Person-Time: Calculated from baseline until the end of follow-up (June 30, 2018, for NHS and January 31, 2018, for HPFS) or death, whichever occurred first.
Dietary Variables: Updated upon a report of cancer or CVD to avoid confounding by changes in diet after the development of these conditions.
Olive Oil Consumption: Categorized by frequency and linear trends evaluated using the Wald test.
Multivariable Models:
Model 1: Adjusted for age and calendar time.
Model 2: Further adjusted for ethnicity, Southern European/Mediterranean ancestry, marital status, living alone, smoking status, alcohol intake, physical activity, family history of diabetes, myocardial infarction or cancer, personal history of hypertension or hypercholesterolemia, multivitamin use, aspirin use, menopausal status and hormone use in women, total energy intake, and body mass index.
Model 3: Additionally adjusted for intake of red meat, fruits and vegetables, nuts, soda, whole grains, and trans fat.
Substitution Analyses: Estimated the risk of total and cause-specific mortality when replacing 10 grams per day of other fats (margarine, butter, mayonnaise, dairy fat) with olive oil.
Sensitivity Analyses
Socioeconomic Status: Adjusted for census-tract median family income, median home value, and percentage with college degree.
Continuous Diet Update: Diet was continuously updated until the end of follow-up.
AHEI Adjustment: Models adjusted for modified AHEI (excluding polyunsaturated fatty acids and alcohol).
Cumulative Average: Used the cumulative average of olive oil intake instead of the average of the two most recent FFQs.
Mutual Adjustment: Models mutually adjusted for other types of fat.
Personal History of Diabetes: Further adjusted for personal history of diabetes.
Exclusion of BMI: Conducted analyses excluding BMI as it could be in the causal pathway.
Dementia-Related Death: Separate analysis for dementia-related death.
Competing Risk Regression: Applied a competing risk regression model for cause-specific mortality.
Results
Follow-Up: 28 years, with 36,856 deaths documented.
Olive Oil Consumption: Mean consumption increased from 1.6 grams per day in 1990 to about 4 grams per day in 2010.
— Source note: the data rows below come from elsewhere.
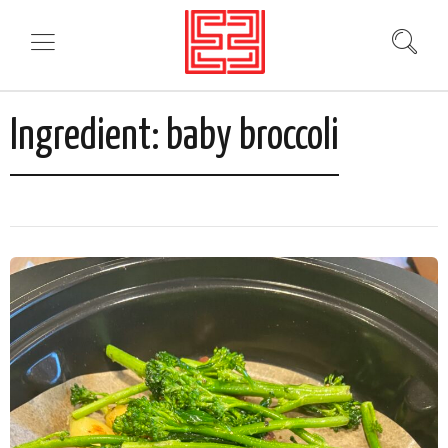
Ingredient:
baby broccoli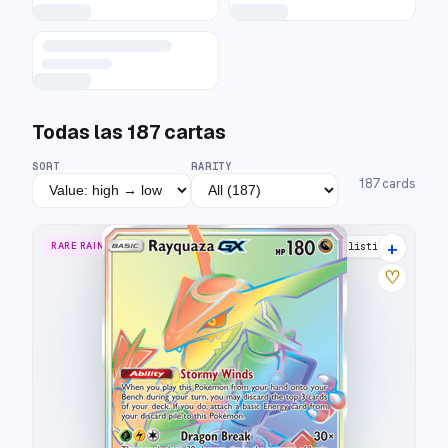
Todas las
187
cartas
SORT
RARITY
187
cards
+
RARE RAINBOW
22 listings
♡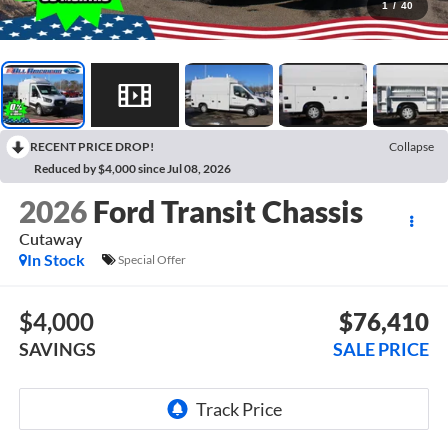
1
/
40
RECENT PRICE DROP!
Collapse
Reduced by $4,000 since Jul 08, 2026
2026
Ford Transit Chassis
Cutaway
In Stock
Special Offer
$4,000
$76,410
SAVINGS
SALE PRICE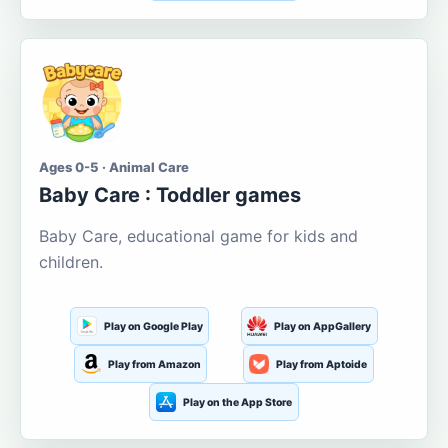
Ages 0-5 · Animal Care
Baby Care : Toddler games
Baby Care, educational game for kids and
children.
Play on Google Play
Play on AppGallery
Play from Amazon
Play from Aptoide
Play on the App Store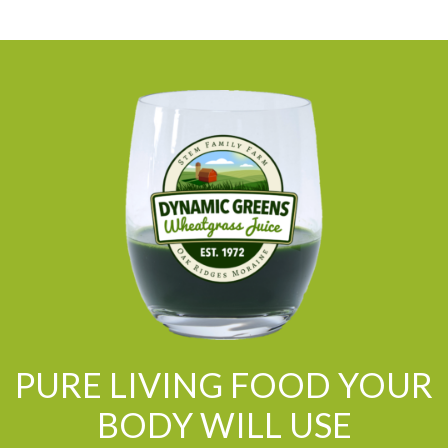
PURE LIVING FOOD YOUR
BODY WILL USE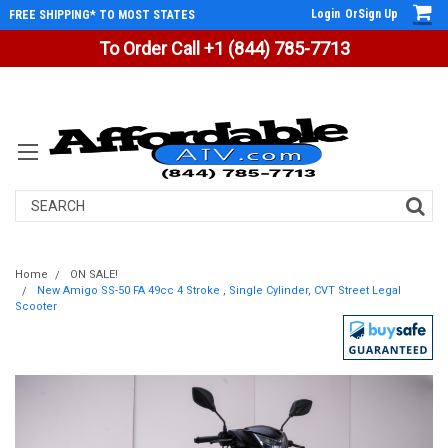
Login
Or
Sign Up
FREE SHIPPING* TO MOST STATES
To Order Call +1 (844) 785-7713
Search
Home
ON SALE!
New Amigo SS-50 FA 49cc 4 Stroke , Single Cylinder, CVT Street Legal
Scooter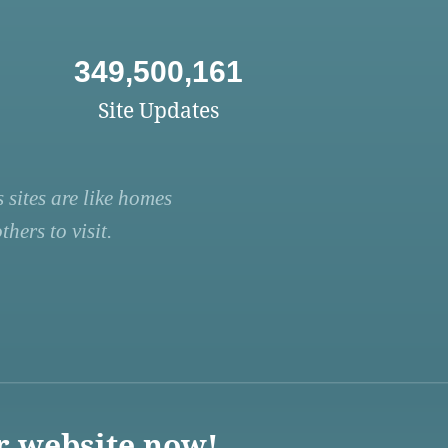
349,500,161
Site Updates
 sites are like homes
hers to visit.
r website now!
Hazard Ratios (HRs): Participants in the highest category of olive oil consumption had lower risks of total and cause-specific mortality compared to those in the lowest category.
Substitution Analyses: Replacing 10 grams per day of margarine, butter, mayonnaise, and dairy fat with olive oil was associated with lower risks of total and cause-specific mortality.
Strengths and Limitations
Strengths:
Large sample size.
Long-term follow-up.
Detailed and repeated measurements of diet and lifestyle.
Numerous sensitivity analyses.
Limitations:
Potential residual confounding despite adjustments.
Predominantly non-Hispanic white population, limiting generalizability.
Self-reported dietary assessment with potential measurement errors.
Inability to distinguish between different varieties of olive oil.
Conclusions
The study found that higher olive oil consumption was associated with lower risks of total and cause-specific mortality. Replacing other types of fat with olive oil was also associated with lower mortality risks. The results support current dietary recommendations to increase the intake of olive oil and other unsaturated vegetable oils.